Good call Yvette! You are so right- I was just copying from the original recipe from Dole!
What is the measurement for bananas? 5 small 5 medium? If it was a per cup measurement it would turn out ok for everyone. I think those with issues of undercooked middle loads may be using too much banana
I was wondering the same as others…a cup measurement on the bananas would be super helpful
I made these as muffins and they turned out great! I halved the receipe and made about a dozen muffins at 350 for 35 mins.
Sounds delicious. Have you made it gf without using the generic gf flour? Or have any recommendations?
Hi Nat! We haven’t tried this recipe using gluten free ingredients, so I’m afraid I can’t make any recommendations on how to alter it. I found this recipe that might work for you: https://minimalistbaker.com/one-bowl-gluten-free-banana-bread/
Congratulations on the recipe! Our children loved it!
you have whole wheat flour and white whole wheat. I’m confused. Is white whole wheat the same as white flour?

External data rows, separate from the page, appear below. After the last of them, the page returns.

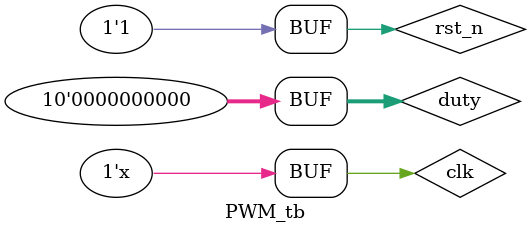
<source format=v>
module PWM(clk, rst_n, duty, PWM_sig);
    input clk, rst_n;
    input [9:0] duty;
    output reg PWM_sig;
    
    reg [9:0] count;
    always @(posedge clk) begin
        if(rst_n == 0) begin
	   count = 0;
           PWM_sig =  0;
	end
	else if (count <= duty) begin           // Can Optimize here for AREA
	   PWM_sig = 1;
	   count = count + 1;
	end
	else begin
	   PWM_sig = 0; 
	   count = count + 1;
	end
 end
endmodule
	           
         
module PWM_tb();
     reg [9:0] duty;
     reg clk, rst_n;
     wire PWM_sig;

PWM DUT_PWM(.duty(duty), .clk(clk), .rst_n(rst_n), .PWM_sig(PWM_sig));

        initial begin
	  #0 clk = 0;
	  #0 rst_n = 0;
	  #14 rst_n = 1;
	  #15 duty = 1024; 	
	end
	
	always @(clk)
	  clk <= #5 ~clk;
endmodule	
</source>
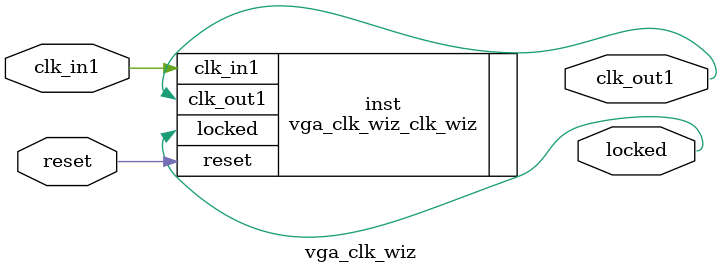
<source format=v>


`timescale 1ps/1ps

(* CORE_GENERATION_INFO = "vga_clk_wiz,clk_wiz_v6_0_6_0_0,{component_name=vga_clk_wiz,use_phase_alignment=true,use_min_o_jitter=false,use_max_i_jitter=false,use_dyn_phase_shift=false,use_inclk_switchover=false,use_dyn_reconfig=false,enable_axi=0,feedback_source=FDBK_AUTO,PRIMITIVE=MMCM,num_out_clk=1,clkin1_period=10.000,clkin2_period=10.000,use_power_down=false,use_reset=true,use_locked=true,use_inclk_stopped=false,feedback_type=SINGLE,CLOCK_MGR_TYPE=NA,manual_override=false}" *)

module vga_clk_wiz 
 (
  // Clock out ports
  output        clk_out1,
  // Status and control signals
  input         reset,
  output        locked,
 // Clock in ports
  input         clk_in1
 );

  vga_clk_wiz_clk_wiz inst
  (
  // Clock out ports  
  .clk_out1(clk_out1),
  // Status and control signals               
  .reset(reset), 
  .locked(locked),
 // Clock in ports
  .clk_in1(clk_in1)
  );

endmodule

</source>
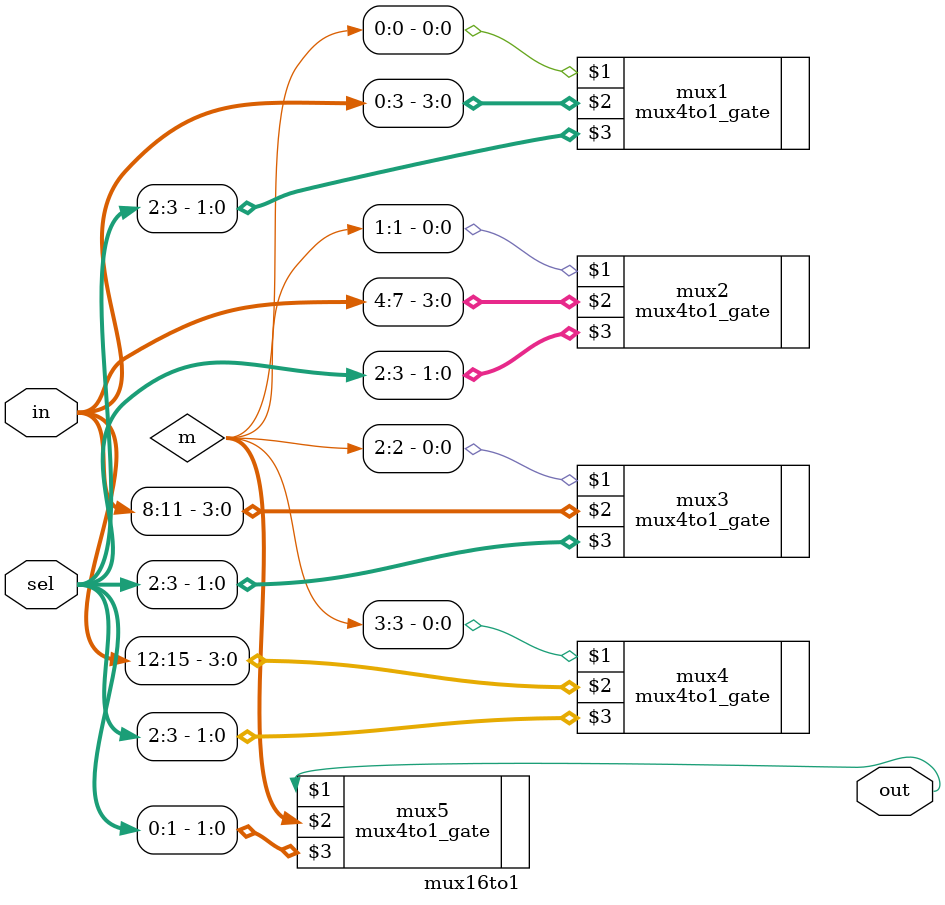
<source format=v>
`include "mux4to1_gate.v"
module mux16to1(out,in,sel);
	input [0:3] sel;
	input [0:15] in;
	output out;
	wire [0:3] m;
	
	not n(n1,sel[0]);
	not nn(n2,sel[1]);
	
	mux4to1_gate mux1(m[0],in[0:3],sel[2:3]);
	mux4to1_gate mux2(m[1],in[4:7],sel[2:3]);
	mux4to1_gate mux3(m[2],in[8:11],sel[2:3]);
	mux4to1_gate mux4(m[3],in[12:15],sel[2:3]);
	
	mux4to1_gate mux5(out,m,sel[0:1]);
endmodule
</source>
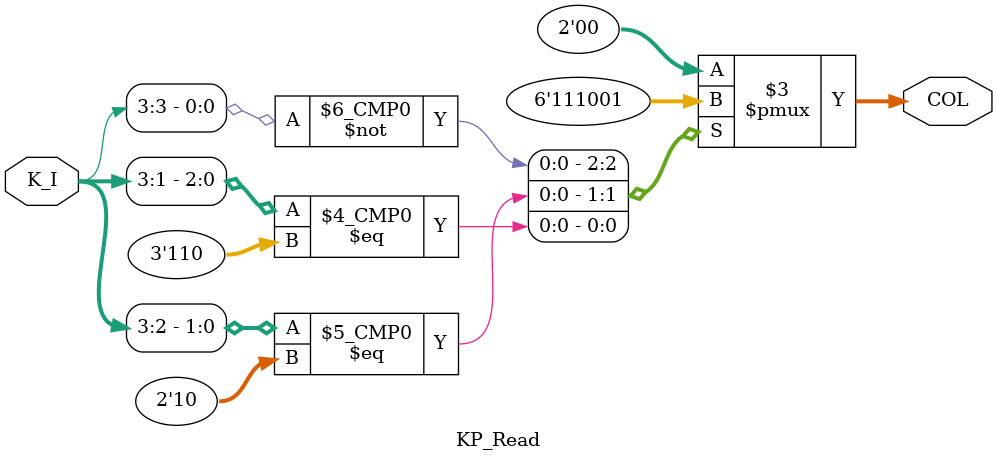
<source format=v>

module KP_Read(
	input		[3:0]	K_I,
	output	reg	[1:0]	COL
);
always@(K_I)
begin
	casex(K_I)
		4'b0XXX:COL = 3;
		4'b10XX:COL = 2;
		4'b110X:COL = 1;
		default:COL = 0;
		//we don't really care about an all 1 case because
		//we don't look at this until ena goes high(meaning &K_I was low)
	endcase
end

endmodule

</source>
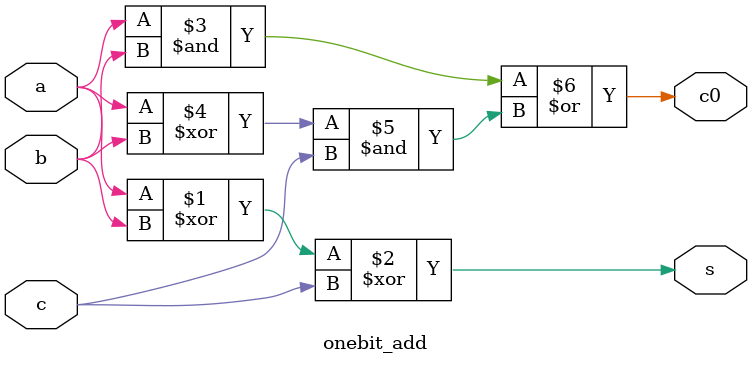
<source format=v>
module onebit_add(
    input a,
    input b,
    input c,
    output s,
    output c0
    );
assign s = a^b^c;
assign c0 = (a&b)|((a^b)&c);
endmodule
</source>
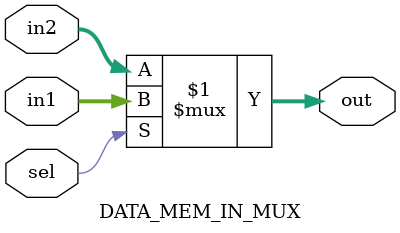
<source format=v>
`timescale 1ns / 1ps
module DATA_MEM_IN_MUX(in1,in2,out,sel);
	input [15:0] in1,in2;
	output [15:0] out;
	input sel;
	assign out= sel ? in1: in2;
endmodule

</source>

Hi Jennifer, great question! White whole wheat flour is a type of 100% whole grain flour that’s simply made from a softer, more delicate type of whole wheat than regular whole wheat flour. (It’s kind of like apples… there are multiple varieties and they all have slightly different flavors and textures.) You CAN use all purpose flour in place of white whole wheat flour, but we like the white whole wheat because it retains the fiber and nutrition of whole wheat. Almost all grocery stores sell white whole wheat flour in the baking aisle or the natural foods aisle. I hope this helps!
This recipe looks great! Thank you for all of the awesome recipes posted at Super Healthy Kids!
This is a very nice banana bread. I used all whole wheat flour (I think it was white-bought in bulk) then I used honey and instead of the yogurt (cause I only had fat free) I added 3/4 cup unsweetened almond milk. Very moist and delicious. Thank you!
Thanks for sharing, Maureen!
Delicious bread, thank you very much for kneading amounts.
Just made it. I used sugar free maple syrup and we couldnt even tell that we used no sugar!! We also added chocolate chips and it was so very delicious!!! Definitely keeping this one. Thanks for sharing.
What is the difference between whole wheat flour and whole wheat white flour
Hi there! White whole wheat flour and “regular” whole wheat flour are both 100% whole grain flours, they are just different varieties of wheat. (Almost like how there are different kinds of apples. 🙂 White whole wheat flour is more delicate, soft, and mild, so baked goods that use white whole wheat flour often turn out similar to those made with all purpose (white) flour. I hope this helps clear things up!
I didn’t have whole milk yogurt so used Mountain High lowfat vanilla and my loaf turned out amazing. Such a great recipe!
I’m so glad you enjoyed it Tawnya!
Halved the recipe since I only had 2 ripe bananas and 1/5 cup of honey only since instead of plain yogurt, I used half a vanilla flavored baby yogurt which was what I had on hand. Made it in a 24 cup mini muffin pan for 15 mins at 350 degrees for my son as a snack option and it was super successful – just sweet enough and plenty moist! Will def be making this again!
When you say “beat” is that with an electric mixer or just with the spoon?
We did not use an electric mixer with this recipe- a spoon or whisk will work just fine!
Is the calorie counter loaf or per serving size or per/100g?
It’s per serving, based on 8 servings per loaf. So you can adjust accordingly, depending on how you cut your loaf. 🙂
I have made this at least a dozen times now, and it is perfect every time. I use regular whole wheat flour and pure maple syrup. I add mini chocolate chips to entice the kids – they don’t have any idea it’s 100% whole wheat. Thanks for this super easy and super yummy recipe!
Thank you so much for the wonderful post.
I’m lactose intolerant what else could I use besides Greek yogurt?
You could try replacing it with applesauce.